# Material supplied
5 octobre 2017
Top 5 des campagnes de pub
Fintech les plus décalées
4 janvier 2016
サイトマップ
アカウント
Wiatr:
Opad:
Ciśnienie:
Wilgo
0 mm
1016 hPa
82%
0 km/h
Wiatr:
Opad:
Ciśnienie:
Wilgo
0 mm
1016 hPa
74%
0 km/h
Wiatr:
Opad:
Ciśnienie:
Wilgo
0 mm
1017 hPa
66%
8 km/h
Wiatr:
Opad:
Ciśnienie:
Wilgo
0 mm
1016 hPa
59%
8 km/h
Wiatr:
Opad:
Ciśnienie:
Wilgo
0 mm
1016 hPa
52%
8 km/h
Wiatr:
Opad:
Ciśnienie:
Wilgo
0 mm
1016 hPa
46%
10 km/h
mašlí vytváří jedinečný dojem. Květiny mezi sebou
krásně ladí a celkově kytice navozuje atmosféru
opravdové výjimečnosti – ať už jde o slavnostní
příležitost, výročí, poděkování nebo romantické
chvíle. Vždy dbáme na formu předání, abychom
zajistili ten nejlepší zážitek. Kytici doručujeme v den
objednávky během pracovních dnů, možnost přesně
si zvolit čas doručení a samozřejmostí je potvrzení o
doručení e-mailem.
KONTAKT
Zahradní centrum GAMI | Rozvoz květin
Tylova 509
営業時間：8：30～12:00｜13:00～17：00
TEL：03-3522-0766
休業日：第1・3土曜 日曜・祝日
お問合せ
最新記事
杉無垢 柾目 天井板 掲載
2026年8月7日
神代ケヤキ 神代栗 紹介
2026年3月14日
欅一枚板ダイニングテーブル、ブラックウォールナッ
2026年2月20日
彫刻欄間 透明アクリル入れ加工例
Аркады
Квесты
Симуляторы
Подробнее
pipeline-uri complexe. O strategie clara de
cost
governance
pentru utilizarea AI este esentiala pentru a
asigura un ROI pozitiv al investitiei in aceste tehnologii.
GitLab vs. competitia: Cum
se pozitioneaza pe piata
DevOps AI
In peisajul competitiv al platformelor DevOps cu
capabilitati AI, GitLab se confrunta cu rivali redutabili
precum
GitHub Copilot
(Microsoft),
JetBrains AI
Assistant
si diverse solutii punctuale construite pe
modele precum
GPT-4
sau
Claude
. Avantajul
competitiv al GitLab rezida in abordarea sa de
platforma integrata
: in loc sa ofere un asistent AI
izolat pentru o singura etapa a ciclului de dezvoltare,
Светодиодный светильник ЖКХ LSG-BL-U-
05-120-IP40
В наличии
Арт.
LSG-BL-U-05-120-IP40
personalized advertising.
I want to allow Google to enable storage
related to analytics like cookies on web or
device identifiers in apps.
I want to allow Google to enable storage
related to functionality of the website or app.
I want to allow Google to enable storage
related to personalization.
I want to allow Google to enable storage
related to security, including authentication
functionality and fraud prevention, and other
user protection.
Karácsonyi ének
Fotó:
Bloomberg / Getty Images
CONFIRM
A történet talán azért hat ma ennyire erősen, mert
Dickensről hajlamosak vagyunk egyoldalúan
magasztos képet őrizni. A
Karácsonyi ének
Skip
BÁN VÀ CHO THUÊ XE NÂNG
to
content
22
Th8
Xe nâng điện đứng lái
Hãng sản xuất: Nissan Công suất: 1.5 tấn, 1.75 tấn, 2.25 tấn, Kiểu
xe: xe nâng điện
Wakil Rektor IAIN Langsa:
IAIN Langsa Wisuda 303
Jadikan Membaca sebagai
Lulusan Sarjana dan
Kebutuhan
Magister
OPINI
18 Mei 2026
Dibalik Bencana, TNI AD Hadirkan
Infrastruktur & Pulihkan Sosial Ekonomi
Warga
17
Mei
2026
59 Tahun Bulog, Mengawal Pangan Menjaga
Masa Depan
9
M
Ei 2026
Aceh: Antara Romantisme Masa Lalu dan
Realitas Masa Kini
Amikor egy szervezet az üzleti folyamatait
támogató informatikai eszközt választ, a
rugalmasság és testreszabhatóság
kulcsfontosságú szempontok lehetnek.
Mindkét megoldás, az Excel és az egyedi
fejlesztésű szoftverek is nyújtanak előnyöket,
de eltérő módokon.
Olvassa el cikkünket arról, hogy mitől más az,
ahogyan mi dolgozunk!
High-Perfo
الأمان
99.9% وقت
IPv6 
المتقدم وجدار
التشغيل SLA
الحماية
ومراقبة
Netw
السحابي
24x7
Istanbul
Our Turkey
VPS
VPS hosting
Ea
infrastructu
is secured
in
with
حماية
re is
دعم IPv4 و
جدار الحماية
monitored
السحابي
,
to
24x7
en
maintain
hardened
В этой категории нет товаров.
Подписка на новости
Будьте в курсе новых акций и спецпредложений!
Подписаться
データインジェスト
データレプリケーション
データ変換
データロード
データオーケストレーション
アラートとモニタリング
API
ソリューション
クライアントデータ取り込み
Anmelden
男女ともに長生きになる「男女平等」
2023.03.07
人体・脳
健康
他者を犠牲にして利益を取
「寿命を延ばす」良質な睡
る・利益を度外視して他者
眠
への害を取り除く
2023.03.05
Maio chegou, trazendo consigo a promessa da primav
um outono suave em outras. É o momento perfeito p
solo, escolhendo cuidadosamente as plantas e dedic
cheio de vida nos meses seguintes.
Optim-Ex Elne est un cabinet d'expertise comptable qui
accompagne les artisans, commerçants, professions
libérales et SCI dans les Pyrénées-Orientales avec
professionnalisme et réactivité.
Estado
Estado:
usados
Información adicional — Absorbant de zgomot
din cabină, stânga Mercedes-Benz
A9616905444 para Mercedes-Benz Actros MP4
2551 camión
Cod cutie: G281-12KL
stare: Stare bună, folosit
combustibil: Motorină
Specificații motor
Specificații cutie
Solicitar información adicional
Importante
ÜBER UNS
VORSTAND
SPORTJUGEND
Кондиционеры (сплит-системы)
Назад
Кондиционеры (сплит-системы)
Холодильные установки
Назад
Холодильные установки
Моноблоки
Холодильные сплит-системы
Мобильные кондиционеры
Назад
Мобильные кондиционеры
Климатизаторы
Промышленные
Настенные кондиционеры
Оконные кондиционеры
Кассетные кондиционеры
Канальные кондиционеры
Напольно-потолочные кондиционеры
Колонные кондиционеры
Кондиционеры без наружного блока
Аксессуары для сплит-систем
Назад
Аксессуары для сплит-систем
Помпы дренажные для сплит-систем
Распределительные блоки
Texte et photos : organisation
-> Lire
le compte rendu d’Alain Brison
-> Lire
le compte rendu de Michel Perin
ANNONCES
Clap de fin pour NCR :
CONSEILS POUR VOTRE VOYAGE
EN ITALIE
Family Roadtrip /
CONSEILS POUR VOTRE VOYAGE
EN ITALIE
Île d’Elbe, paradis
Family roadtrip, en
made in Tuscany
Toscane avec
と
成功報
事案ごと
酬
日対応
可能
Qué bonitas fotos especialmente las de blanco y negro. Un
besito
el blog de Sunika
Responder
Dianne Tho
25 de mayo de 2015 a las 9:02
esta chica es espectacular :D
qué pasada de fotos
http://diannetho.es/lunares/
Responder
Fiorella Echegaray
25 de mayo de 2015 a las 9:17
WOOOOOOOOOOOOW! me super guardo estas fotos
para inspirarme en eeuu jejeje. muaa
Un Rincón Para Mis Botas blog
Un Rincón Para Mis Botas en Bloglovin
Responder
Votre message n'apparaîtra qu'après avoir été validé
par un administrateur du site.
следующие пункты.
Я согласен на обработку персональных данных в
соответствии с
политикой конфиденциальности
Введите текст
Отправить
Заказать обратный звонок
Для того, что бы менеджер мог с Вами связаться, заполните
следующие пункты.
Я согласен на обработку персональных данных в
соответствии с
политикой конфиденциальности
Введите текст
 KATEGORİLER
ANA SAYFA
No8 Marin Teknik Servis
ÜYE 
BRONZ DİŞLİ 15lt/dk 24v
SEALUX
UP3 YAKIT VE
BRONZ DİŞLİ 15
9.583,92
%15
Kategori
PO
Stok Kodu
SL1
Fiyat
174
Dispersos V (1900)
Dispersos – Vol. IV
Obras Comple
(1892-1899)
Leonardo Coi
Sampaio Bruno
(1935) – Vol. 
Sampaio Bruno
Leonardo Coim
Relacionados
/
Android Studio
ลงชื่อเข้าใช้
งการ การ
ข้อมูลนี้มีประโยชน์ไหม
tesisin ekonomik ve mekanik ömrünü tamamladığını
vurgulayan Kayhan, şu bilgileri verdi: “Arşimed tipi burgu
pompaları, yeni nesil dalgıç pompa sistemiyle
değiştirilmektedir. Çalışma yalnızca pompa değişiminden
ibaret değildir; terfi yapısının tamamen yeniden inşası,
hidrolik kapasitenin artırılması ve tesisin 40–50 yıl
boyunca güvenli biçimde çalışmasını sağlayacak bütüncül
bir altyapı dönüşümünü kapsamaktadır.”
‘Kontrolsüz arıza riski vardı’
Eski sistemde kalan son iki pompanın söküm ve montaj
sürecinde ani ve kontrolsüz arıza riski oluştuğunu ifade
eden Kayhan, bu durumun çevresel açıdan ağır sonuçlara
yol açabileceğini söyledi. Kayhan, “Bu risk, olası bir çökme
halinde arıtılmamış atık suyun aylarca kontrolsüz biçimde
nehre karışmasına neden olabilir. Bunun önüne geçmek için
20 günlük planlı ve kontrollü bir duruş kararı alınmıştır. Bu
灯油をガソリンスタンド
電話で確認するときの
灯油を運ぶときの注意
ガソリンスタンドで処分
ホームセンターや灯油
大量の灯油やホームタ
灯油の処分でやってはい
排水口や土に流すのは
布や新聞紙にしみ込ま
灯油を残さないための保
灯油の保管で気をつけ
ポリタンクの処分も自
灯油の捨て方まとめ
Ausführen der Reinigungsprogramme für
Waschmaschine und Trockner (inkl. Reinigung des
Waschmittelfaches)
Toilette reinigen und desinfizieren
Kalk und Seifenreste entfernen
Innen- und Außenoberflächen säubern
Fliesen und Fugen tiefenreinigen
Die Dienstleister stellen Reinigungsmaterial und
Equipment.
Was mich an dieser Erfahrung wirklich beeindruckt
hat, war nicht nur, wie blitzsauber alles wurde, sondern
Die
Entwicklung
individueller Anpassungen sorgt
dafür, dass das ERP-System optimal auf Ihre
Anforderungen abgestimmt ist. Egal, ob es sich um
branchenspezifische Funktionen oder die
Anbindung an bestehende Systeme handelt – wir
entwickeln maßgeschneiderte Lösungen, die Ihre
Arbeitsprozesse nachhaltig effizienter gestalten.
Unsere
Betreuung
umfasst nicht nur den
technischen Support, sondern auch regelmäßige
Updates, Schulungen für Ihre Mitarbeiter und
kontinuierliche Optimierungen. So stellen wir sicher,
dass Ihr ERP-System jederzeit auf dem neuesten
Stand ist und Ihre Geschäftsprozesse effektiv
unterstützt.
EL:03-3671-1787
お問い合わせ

# Requirement
Pull out every line of the entries that includes the word "biçimde".

# Result of the task
boyunca güvenli biçimde çalışmasını sağlayacak bütüncül
halinde arıtılmamış atık suyun aylarca kontrolsüz biçimde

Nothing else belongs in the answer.